Cellular mechanisms of bone resorption in breast carcinoma.
Hunt NC., Fujikawa Y., Sabokbar A., Itonaga I., Harris A., Athanasou NA.
The cellular mechanisms that account for the increase in osteoclast numbers and bone resorption in skeletal breast cancer metastasis are unclear. Osteoclasts are marrow-derived cells which form by fusion of mononuclear phagocyte precursors that circulate in the monocyte fraction. In this study we have determined whether circulating osteoclast precursors are increased in number or have an increased sensitivity to humoral factors for osteoclastogenesis in breast cancer patients with skeletal metastases (+/- hypercalcaemia) compared to patients with primary breast cancer and age-matched normal controls.
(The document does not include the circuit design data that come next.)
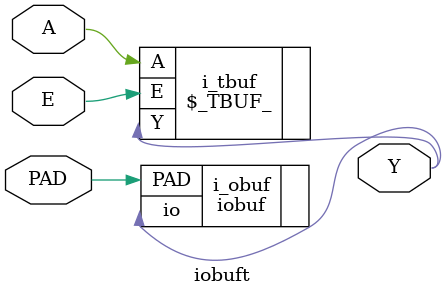
<source format=v>
module obuft (
  input A,
  input E,
  output Y
);
  wire tbuf_to_iob;

  $_TBUF_ i_tbuf (
    .E(E),
    .A(A),
    .Y(tbuf_to_iob)
  );

  obuf i_obuf (
    .i(tbuf_to_iob),
    .o(Y)
  );
endmodule

module iobuft (
  input A,
  input E,
  output Y,
  inout PAD
);
  wire Y;

  $_TBUF_ i_tbuf (
    .E(E),
    .A(A),
    .Y(Y)
  );

  iobuf i_obuf (
    .io(Y),
    .PAD(PAD)
  );
endmodule

</source>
Monocytes were isolated and cocultured with UMR 106 osteoblastic cells in the presence of 1,25 dihydroxyvitamin D3[1,25(OH)2D3] and human macrophage colony stimulating factor (M-CSF) on coverslips and dentine slices. Limiting dilution experiments showed that there was no increase in the number of circulating osteoclast precursors in breast cancer patients with skeletal metastases (+/- hypercalcaemia) compared to controls. Osteoclast precursors in these patients also did not exhibit increased sensitivity to 1,25(OH)2D3or M-CSF in terms of osteoclast formation. The addition of parathyroid hormone-related protein and interleukin-6 did not increase osteoclast formation. The addition of the supernatant of cultured breast cancer cell lines (MCF-7 and MDA-MB-435), however, significantly increased monocyte-osteoclast formation in a dose-dependent fashion. These results indicate that the increase in osteoclast formation in breast cancer is not due to an increase in the number/nature of circulating osteoclast precursors. They also suggest that tumour cells promote osteoclast formation in the bone microenvironment by secreting soluble osteoclastogenic factor(s).